Big investors hold sway
Corporate shareholders are using their voting power to influence greater transparency by companies about the financial consequences of climate change. Big investors could turn out to be the environmental movement’s best friends in pressuring major corporations to address climate concerns.
A surprise vote last week by 62.3 percent of ExxonMobil shareholders highlights the power big money has over corporate behavior. Investors voted to instruct the petroleum giant to be more transparent about the cost of global measures designed to keep climate change to 2 degrees Celsius. The shareholder rebellion occurred at the company’s annual meeting in Dallas. A year earlier, a similar proposal got only 38 percent support.
Top institutional shareholders could be behind this shift toward greater corporate environmental accountability. Their support came despite a company campaign that included calling, writing and lobbying shareholders in person to vote against climate-related proposals.
Institutional asset managers typically don’t challenge management on social or political issues, but they can and should. Major asset management firms oversee trillions of investment dollars that can be used to reflect growing concerns among shareholders about important issues.
Besides, examined from a purely financial-benefit perspective, rising sea levels and global temperatures could hinder companies like ExxonMobil from operating in certain environments, which would translate into reduced financial performance and lower share values.
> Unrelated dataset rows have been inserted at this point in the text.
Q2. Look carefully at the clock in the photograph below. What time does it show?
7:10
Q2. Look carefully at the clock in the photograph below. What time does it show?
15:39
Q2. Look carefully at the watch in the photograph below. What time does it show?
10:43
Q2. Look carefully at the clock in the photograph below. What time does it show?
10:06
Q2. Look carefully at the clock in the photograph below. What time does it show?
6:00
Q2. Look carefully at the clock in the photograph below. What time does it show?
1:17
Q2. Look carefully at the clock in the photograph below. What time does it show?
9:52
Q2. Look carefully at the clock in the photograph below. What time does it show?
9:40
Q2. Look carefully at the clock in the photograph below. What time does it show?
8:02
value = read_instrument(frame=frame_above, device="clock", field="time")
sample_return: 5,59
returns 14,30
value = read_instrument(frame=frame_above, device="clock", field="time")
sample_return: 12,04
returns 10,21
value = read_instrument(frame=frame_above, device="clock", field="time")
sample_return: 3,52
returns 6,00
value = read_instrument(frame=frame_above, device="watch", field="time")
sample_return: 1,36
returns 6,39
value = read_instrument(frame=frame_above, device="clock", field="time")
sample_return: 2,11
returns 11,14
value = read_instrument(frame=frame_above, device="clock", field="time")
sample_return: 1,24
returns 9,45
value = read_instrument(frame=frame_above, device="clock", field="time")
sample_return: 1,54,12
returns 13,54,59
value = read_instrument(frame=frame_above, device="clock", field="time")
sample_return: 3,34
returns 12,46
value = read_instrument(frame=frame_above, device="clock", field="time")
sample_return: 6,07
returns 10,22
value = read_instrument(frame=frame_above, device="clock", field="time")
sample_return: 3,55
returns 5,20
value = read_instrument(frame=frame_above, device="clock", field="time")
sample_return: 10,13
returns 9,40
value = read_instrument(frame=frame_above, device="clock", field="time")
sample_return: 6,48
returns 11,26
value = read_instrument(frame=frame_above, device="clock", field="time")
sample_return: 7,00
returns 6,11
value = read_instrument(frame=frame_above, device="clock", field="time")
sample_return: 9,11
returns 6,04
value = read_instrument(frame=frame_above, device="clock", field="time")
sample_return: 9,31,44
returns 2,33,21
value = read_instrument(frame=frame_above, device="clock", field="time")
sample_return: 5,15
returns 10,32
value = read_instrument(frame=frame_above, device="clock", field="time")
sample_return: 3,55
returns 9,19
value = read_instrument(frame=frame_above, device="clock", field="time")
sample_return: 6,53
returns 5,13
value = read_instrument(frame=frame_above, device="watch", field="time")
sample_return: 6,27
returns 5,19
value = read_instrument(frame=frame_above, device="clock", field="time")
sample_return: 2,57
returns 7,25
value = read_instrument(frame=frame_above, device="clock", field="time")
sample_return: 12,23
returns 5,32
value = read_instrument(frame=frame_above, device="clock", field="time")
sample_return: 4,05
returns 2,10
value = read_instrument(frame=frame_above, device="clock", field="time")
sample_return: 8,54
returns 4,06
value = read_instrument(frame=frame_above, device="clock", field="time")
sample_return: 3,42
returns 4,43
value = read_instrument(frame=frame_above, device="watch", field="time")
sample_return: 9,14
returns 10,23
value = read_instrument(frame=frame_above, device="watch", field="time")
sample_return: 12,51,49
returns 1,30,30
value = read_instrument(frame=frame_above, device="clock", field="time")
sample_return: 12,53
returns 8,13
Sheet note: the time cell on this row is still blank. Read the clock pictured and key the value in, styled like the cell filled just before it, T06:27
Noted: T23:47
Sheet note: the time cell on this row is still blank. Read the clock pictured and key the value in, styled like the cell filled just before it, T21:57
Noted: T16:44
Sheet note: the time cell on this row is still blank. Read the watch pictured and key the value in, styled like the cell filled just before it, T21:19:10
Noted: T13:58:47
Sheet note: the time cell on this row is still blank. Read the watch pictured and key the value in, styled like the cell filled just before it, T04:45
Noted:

Companies are required to declare such risks to shareholders if their investments could be affected.
New York Times columnist Gretchen Morgenson wrote recently that giant asset management firms BlackRock and Vanguard, which control a combined $9 trillion in assets, each voted in favor of management-sponsored proposals about 95 percent of the time. The days of automatically yielding to management could be ending.
Rubber-stamping sends a signal that corporations are operating perfectly and don’t need to change, which Morgenson noted is an assessment clients would not agree with in some cases. She said they probably would support more transparent operations and better shareholder service overall.
Vanguard and BlackRock refused to disclose their Exxon votes, which came the same day President Donald Trump announced the U.S. would pull out of the Paris climate accord. That decision might have influenced their vote. Similar resolutions on climate change accountability won majority votes at Occidental Petroleum and Pennsylvania utility PPL, and hefty support at other companies, according to Post-Dispatch business columnist David Nicklaus.
Nicklaus said investor clout is being felt closer to home, with 44 percent of Emerson shareholders supporting a 2016 proposal asking the company to produce a sustainability report. The same percentage of Ameren investors backed a resolution for a climate change report.
Corporations have responded to investor pressure in the past, such as during the boycott movement to end apartheid in South Africa. This is a welcome wake-up call for executives to make climate change a priority concern.